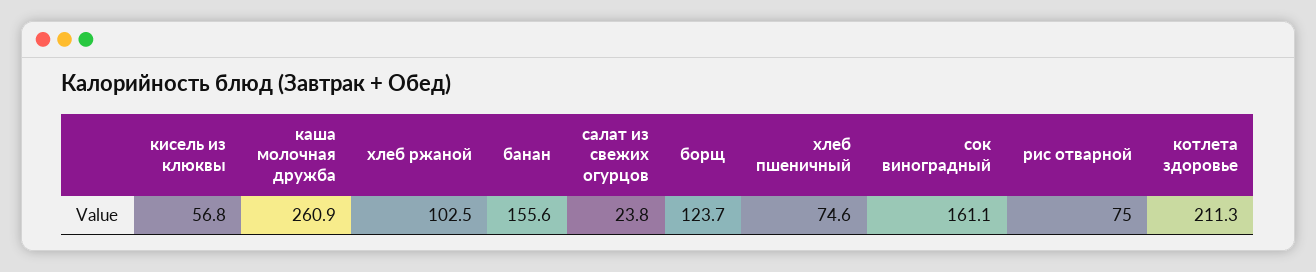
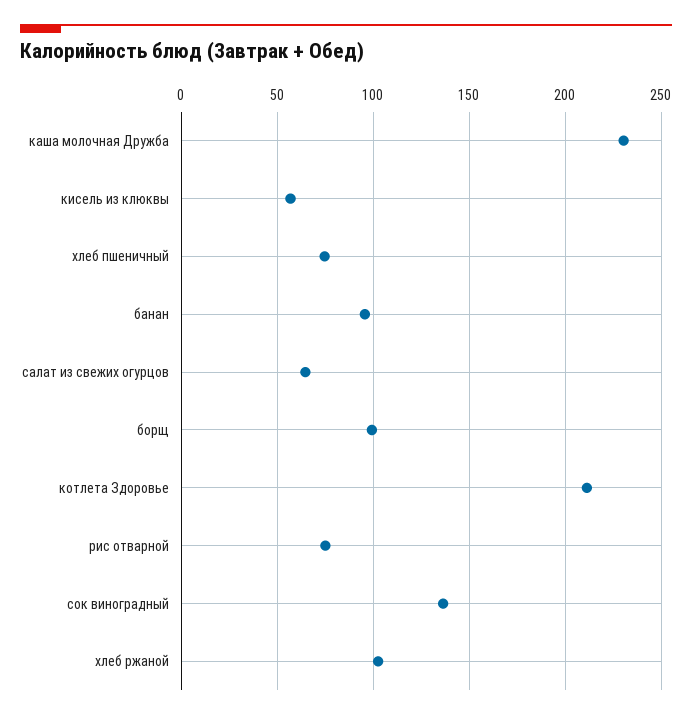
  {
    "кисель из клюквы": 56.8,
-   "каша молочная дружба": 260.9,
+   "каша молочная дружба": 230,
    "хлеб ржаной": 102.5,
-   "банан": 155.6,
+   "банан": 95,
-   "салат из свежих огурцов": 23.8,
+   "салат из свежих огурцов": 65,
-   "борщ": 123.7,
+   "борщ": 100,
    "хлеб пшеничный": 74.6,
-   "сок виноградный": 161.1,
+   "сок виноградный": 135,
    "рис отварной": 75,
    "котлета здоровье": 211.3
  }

———

Goal of the exercise>
Would you restate the records above word for word and exclude the pictures?

Exercise answer>
  {
    "кисель из клюквы": 56.8,
-   "каша молочная дружба": 260.9,
+   "каша молочная дружба": 230,
    "хлеб ржаной": 102.5,
-   "банан": 155.6,
+   "банан": 95,
-   "салат из свежих огурцов": 23.8,
+   "салат из свежих огурцов": 65,
-   "борщ": 123.7,
+   "борщ": 100,
    "хлеб пшеничный": 74.6,
-   "сок виноградный": 161.1,
+   "сок виноградный": 135,
    "рис отварной": 75,
    "котлета здоровье": 211.3
  }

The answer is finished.